Foams with Ultra-Low Interfacial Tensions for an Efficient EOR Process in Fractured Reservoirs

Abstract

Abstract We both evidence a new formulation for ultra-low IFT foams and a new coreflood set-up to demonstrate the efficiency of such a formulation in a model fractured reservoir. In fractured oil-wet carbonates reservoirs, recovery of oil from the matrix is limited by preferential flows in fractures, and the low permeability and wettability of the matrix. Injection of foams with ultra-low interfacial tension (IFT) may handle these challenges. On the one hand, foam can induce fluid diversion from the fractures to the matrix.
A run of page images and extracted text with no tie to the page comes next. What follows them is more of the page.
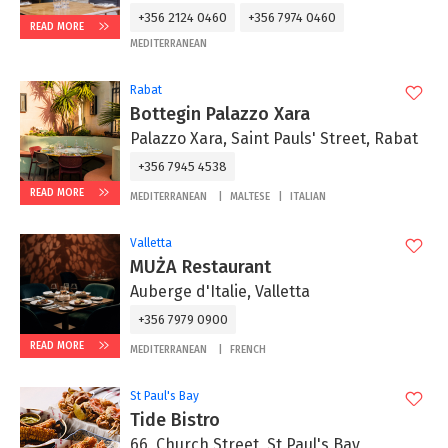
+356 2124 0460
+356 7974 0460
READ MORE
MEDITERRANEAN
Rabat
Bottegin Palazzo Xara
Palazzo Xara, Saint Pauls' Street, Rabat
+356 7945 4538
READ MORE
MEDITERRANEAN
MALTESE
ITALIAN
Valletta
MUŻA Restaurant
Auberge d'Italie, Valletta
+356 7979 0900
READ MORE
MEDITERRANEAN
FRENCH
St Paul's Bay
Tide Bistro
66, Church Street, St Paul's Bay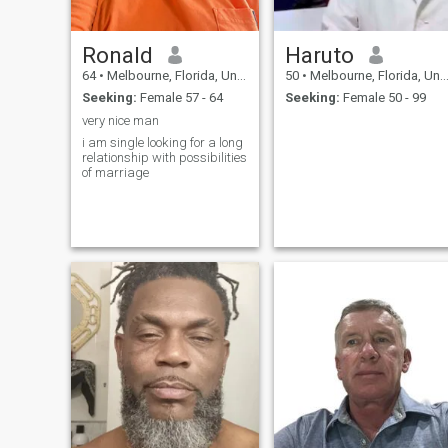
Ronald
Haruto
64
•
Melbourne, Florida, United States
50
•
Melbourne, Florida, United States
Seeking:
Female 57 - 64
Seeking:
Female 50 - 99
very nice man
i am single looking for a long
relationship with possibilities
of marriage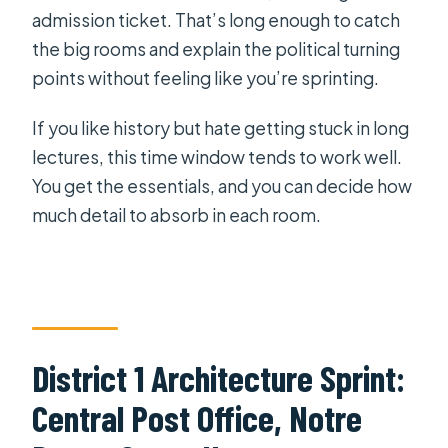
admission ticket. That’s long enough to catch
the big rooms and explain the political turning
points without feeling like you’re sprinting.
If you like history but hate getting stuck in long
lectures, this time window tends to work well.
You get the essentials, and you can decide how
much detail to absorb in each room.
District 1 Architecture Sprint:
Central Post Office, Notre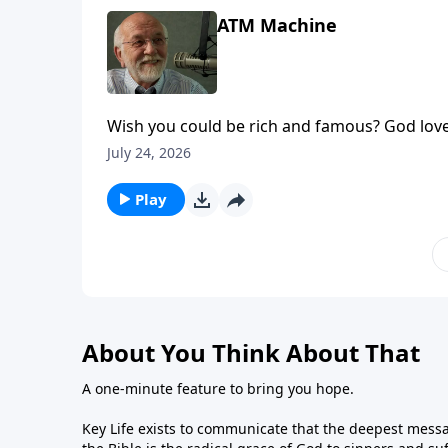
ATM Machine
Wish you could be rich and famous? God love
appeared first on Key Life.
July 24, 2026
Play
About You Think About That
A one-minute feature to bring you hope.
Key Life exists to communicate that the deepest messa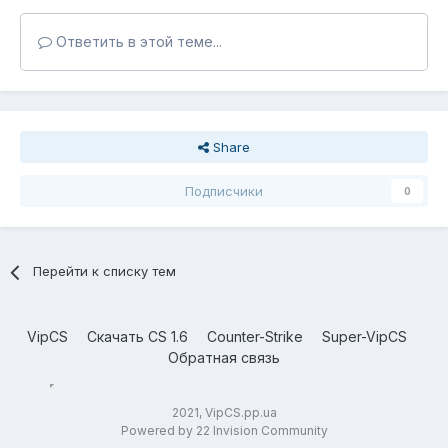
Ответить в этой теме...
Share
Подписчики
0
Перейти к списку тем
VipCS
Скачать CS 1.6
Counter-Strike
Super-VipCS
Обратная связь
2021, VipCS.pp.ua
Powered by 22 Invision Community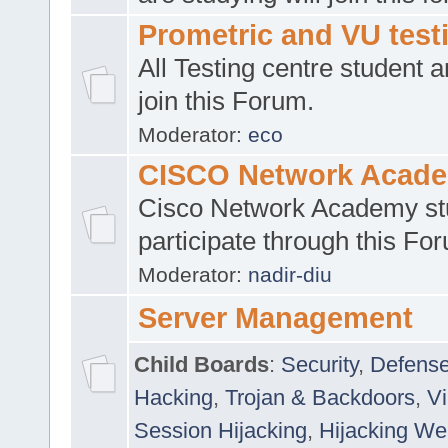
Prometric and VU tes
All Testing centre student a
join this Forum.
Moderator:
eco
CISCO Network Acad
Cisco Network Academy st
participate through this Fo
Moderator:
nadir-diu
Server Management
Child Boards
:
Security
,
Defense
Hacking
,
Trojan & Backdoors
,
V
Session Hijacking
,
Hijacking We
On the other hand, ultra-low interfacial tensions with oil (< 10−2 mN/m at optimal salinity) greatly enhance the oil recovery as demonstrated by ASP (Alkali Surfactant Polymer) floodings in homogeneous reservoirs. Ultra-low Ift values can efficiently decrease the entry pressure drop of oil-wet cores. Thus we here investigate the injection of foam with ultra-low IFT properties to mobilize oil in the poorly-swept matrix of oil-wet fractured carbonates. First, obtaining both ultra-low IFT and stable foams in the same conditions is very often contradictory. Even a foaming solution with a domain of low-IFT generally exhibits a drop of foamability at the vicinity of the ultra-low IFT conditions. This study highlights a key criterion to obtain simultaneously both properties. The formulation requires an outstanding solubility (very low absorbance) at the vicinity of the ultra-low IFT domain. This condition is hardly encountered at the optimal salinity for common surfactant formulations and requires a wide screening of surfactants. From this criterion, we developed a mixture of surfactants which demonstrates simultaneously (60°C, 80g/L NaCl) a good foamability, foam stability and an ultra-low IFT with a crude oil. Second, we present here a new coreflood set-up - called WFR after Waterflood Fractured Reservoir - designed to model foam flows in fractured reservoirs. The foam is pre-formed by co-injection of nitrogen gas and surfactant solution in a glass bead pack. The foam continuously washes the upper end-face of a vertical core sample. This geometry simulates a foam flowing in a fracture. The resulting flows generated in the matrix and the low-IFT values gives a total oil recovery of 93% OOIP. The efficiency of the designed ultra-low IFT foam formulation is for the first time evaluated with this set-up to model representative conditions of a fractured system, and gives promising results.